Der 1972 geborene Kläger steht beim Beklagten im Leistungsbezug.

Der Beklagte bewilligte dem Kläger mit Bescheid vom 27.03.2023 in der Gestalt der Änderungsbescheide vom 20.04.2023 und 16.12.2023 Leistungen zur Sicherung des Lebensunterhalts für Arbeitsuchende für die Zeit vom 01.05.2023 bis zum 30.04.2024 und berücksichtigte dabei monatliche Vorauszahlungen für Heiz-/Nebenkosten in Höhe von 87,00 €. Der Kläger stellte mit Schreiben vom 01.01.2024 einen Antrag auf Übernahme des von seinem Vermieter von ihm geforderten Nachzahlungsbetrages in Bezug auf Heiz-/Betriebskosten für das Jahr 2022. Er legte die Betriebskosten-/Wasserabrechnung für das Jahr 2022, aus der sich ein ihm in Rechnung gestellter Nachzahlungsbetrag in Höhe von 350,03 € ergibt, vor. Auf die am 22.01.2024 erfolgte Frage nach dem Bearbeitungsstand wurde dieser laut Aktenvermerk „explizit auf die Bearbeitungszeit“ hingewiesen. Trotz dessen, dass „die Bearbeitungszeit“ noch nicht abgelaufen sei, habe der Kläger auf eine Zwischenmitteilung bestanden. Daraufhin bewilligte der Beklagte dem Kläger unter insoweitiger Aufhebung der Bescheide vom 27.03.2023 und 16.12.2023 mit Änderungsbescheid vom 24.01.2024 für die Zeit vom 01.02.2024 bis zum 29.02.2024 Leistungen in Höhe von 108,03 € mehr als bisher bewilligt.
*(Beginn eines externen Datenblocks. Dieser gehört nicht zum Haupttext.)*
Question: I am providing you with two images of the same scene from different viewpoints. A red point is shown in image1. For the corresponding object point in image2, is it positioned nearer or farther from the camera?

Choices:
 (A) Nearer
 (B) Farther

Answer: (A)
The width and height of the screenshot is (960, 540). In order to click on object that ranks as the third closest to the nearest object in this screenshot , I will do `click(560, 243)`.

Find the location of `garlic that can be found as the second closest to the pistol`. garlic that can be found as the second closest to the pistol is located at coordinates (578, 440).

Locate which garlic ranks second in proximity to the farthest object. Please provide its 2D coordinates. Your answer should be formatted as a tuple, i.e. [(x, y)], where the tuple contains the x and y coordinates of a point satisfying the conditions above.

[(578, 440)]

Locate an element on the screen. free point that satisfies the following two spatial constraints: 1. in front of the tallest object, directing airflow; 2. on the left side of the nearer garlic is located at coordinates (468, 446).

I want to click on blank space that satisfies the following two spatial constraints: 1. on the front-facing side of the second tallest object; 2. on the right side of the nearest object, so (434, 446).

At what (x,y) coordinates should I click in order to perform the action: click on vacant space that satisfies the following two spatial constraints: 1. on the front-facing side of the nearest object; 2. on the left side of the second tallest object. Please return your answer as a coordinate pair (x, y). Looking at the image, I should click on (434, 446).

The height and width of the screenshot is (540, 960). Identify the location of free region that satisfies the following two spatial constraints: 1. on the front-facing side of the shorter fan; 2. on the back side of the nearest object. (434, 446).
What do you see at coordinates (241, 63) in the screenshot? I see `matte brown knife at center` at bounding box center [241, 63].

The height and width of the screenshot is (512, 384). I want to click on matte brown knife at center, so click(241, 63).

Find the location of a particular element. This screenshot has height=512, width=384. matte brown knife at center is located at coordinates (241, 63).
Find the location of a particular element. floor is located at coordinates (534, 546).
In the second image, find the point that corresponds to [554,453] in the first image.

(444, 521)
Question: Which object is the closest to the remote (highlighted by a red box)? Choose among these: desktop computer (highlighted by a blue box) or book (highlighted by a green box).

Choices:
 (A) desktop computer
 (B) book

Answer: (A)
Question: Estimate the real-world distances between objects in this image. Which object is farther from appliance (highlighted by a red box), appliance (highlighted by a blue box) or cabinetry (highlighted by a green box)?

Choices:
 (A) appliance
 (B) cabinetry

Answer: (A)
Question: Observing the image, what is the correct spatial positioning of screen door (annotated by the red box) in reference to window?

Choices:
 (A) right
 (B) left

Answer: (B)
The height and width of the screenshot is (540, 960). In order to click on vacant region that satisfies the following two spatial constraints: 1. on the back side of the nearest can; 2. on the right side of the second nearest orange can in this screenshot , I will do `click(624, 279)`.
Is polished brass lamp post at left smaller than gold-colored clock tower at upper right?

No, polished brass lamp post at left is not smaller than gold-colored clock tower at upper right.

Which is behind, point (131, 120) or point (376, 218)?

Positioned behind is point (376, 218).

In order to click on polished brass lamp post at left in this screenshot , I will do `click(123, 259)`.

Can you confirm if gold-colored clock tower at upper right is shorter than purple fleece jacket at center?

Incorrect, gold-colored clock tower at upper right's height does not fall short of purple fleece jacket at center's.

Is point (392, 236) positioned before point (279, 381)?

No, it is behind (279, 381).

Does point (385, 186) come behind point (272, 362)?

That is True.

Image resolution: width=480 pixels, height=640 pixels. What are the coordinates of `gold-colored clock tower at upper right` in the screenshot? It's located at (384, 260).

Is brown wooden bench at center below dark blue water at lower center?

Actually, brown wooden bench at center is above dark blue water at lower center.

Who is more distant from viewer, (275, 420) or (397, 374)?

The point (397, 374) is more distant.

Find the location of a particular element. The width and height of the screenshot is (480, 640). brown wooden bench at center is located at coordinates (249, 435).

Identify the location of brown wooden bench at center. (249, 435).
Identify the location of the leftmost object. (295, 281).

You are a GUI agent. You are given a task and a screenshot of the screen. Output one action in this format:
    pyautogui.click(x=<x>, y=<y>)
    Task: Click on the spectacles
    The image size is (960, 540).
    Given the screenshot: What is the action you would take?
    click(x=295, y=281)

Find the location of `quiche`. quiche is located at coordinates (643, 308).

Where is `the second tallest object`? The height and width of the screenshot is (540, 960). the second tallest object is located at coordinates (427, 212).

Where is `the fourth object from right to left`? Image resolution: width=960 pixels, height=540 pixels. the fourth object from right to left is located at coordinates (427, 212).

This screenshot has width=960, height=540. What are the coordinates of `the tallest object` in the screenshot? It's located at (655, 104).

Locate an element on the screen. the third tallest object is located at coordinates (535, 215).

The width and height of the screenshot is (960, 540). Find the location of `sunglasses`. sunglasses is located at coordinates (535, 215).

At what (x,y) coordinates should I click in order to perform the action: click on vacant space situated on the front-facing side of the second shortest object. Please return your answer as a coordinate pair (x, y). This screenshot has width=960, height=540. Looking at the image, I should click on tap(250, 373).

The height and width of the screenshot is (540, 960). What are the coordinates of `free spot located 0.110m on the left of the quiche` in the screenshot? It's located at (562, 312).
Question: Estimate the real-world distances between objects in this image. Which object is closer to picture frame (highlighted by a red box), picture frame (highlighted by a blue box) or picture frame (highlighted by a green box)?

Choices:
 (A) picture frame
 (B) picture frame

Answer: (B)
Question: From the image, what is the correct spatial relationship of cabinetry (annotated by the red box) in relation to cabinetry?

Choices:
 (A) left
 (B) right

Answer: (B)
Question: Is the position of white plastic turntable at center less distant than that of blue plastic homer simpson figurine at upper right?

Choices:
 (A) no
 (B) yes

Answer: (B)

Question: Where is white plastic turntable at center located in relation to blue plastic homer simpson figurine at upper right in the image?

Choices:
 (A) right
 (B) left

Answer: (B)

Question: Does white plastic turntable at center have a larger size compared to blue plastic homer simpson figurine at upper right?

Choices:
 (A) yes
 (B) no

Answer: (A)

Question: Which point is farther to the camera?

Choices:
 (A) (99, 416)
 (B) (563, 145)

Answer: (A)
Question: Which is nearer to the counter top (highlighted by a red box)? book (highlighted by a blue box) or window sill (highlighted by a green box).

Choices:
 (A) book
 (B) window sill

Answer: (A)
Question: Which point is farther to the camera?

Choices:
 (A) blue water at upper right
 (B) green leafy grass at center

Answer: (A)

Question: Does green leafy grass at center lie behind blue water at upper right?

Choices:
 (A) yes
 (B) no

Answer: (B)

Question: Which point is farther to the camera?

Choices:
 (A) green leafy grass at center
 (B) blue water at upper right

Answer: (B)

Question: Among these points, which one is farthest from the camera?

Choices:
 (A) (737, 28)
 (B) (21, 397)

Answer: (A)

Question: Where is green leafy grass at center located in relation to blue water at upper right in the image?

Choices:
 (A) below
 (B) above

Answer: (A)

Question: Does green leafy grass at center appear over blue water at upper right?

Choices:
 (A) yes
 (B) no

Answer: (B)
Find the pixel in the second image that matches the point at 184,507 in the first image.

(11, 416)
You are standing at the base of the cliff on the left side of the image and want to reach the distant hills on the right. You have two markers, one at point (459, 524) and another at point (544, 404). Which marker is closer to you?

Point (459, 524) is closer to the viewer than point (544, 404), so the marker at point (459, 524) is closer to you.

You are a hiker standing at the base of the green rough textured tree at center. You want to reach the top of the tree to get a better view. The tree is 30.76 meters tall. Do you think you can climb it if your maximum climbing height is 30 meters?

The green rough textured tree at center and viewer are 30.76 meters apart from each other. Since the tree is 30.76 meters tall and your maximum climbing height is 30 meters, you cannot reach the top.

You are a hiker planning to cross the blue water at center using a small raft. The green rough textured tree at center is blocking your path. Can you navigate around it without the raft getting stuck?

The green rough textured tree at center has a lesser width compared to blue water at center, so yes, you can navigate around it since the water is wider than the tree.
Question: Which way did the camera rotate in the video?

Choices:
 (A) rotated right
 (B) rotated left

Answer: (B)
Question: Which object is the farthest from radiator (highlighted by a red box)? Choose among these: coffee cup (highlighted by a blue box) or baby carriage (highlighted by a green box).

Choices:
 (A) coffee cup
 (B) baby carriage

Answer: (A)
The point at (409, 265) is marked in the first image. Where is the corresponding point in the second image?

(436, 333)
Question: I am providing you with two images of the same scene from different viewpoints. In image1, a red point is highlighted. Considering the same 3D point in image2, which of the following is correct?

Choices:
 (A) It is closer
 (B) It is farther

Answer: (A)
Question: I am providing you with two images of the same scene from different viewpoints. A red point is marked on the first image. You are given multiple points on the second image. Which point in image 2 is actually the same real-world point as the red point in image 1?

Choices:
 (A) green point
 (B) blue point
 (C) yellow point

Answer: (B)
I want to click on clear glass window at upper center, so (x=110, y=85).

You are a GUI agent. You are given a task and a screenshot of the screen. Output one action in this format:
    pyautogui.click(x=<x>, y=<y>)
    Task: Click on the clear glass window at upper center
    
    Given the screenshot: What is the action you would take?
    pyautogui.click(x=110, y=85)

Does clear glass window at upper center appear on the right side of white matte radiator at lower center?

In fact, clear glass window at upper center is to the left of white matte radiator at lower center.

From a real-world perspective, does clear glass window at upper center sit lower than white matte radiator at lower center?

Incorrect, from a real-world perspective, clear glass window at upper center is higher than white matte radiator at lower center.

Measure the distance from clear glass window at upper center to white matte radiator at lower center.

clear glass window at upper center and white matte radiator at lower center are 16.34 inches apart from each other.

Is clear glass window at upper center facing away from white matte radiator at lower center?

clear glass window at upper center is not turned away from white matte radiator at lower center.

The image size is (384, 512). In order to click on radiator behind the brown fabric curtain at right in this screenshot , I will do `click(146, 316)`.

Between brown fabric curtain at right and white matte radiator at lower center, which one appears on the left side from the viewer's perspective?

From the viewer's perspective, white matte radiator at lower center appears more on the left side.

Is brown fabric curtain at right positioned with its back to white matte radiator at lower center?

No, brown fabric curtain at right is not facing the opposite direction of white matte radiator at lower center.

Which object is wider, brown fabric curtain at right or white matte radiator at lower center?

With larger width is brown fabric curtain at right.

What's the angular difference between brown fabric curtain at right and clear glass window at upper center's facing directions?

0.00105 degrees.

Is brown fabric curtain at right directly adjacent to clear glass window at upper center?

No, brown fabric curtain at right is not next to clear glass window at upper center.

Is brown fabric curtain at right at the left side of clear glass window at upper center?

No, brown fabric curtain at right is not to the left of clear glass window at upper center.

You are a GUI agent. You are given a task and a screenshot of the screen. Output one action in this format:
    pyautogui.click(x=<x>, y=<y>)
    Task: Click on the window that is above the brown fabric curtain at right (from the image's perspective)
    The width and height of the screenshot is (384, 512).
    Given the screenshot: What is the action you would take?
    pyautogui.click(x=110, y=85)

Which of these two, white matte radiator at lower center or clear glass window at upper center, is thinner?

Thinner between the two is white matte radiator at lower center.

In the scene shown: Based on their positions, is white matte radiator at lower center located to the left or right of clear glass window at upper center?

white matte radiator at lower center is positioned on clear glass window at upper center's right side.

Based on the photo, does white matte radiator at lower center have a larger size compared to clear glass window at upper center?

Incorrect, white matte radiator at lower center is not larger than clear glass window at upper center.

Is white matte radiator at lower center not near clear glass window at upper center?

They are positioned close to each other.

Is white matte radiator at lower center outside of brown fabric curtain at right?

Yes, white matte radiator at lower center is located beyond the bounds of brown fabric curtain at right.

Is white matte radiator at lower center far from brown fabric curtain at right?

Er führte zur Begründung aus, laut der vorgelegten Nebenkostenabrechnung seien dem Kläger Nebenkosten in Höhe von insgesamt 1.130,03 € entstanden; abzüglich der bisher berücksichtigten Nebenkostenvorauszahlungen in Höhe von 1 Monat x 65,00 € + 11 Monate x 87,00 € = 1.022,00 € werde eine Nachzahlung in Höhe von 108,03 € anerkannt. Nachdem der Kläger hiergegen Widerspruch eingelegt und beim Sozialgericht (SG) Ulm um Eilrechtsschutz nachgesucht hatte, bewilligte der Beklagte unter insoweitiger Aufhebung der Bescheide vom 27.03.2023, 16.12.2023 und 24.01.2024 mit Änderungsbescheid vom 29.01.2024 für die Zeit vom 01.02.2024 bis zum 29.02.2024 Leistungen in Höhe von 242,00 € mehr als bisher bewilligt, mithin insgesamt in Höhe von weiteren 350,03 €. Er führte zur Begründung aus, die Nebenkostenabrechnung für das Jahr 2022 werde anerkannt. Ferner führte der Beklagte mit Bescheid vom 30.01.2024 aus, dem Widerspruch sei in vollem Umfang entsprochen worden, die im Widerspruchsverfahren entstandenen Kosten würden auf Antrag erstattet werden, soweit sie notwendig gewesen seien und nachgewiesen würden. Der Kläger erfragte in seinem Schreiben vom 19.02.2024 eine Begründung für die zunächst erfolgte fehlerhafte Berechnung.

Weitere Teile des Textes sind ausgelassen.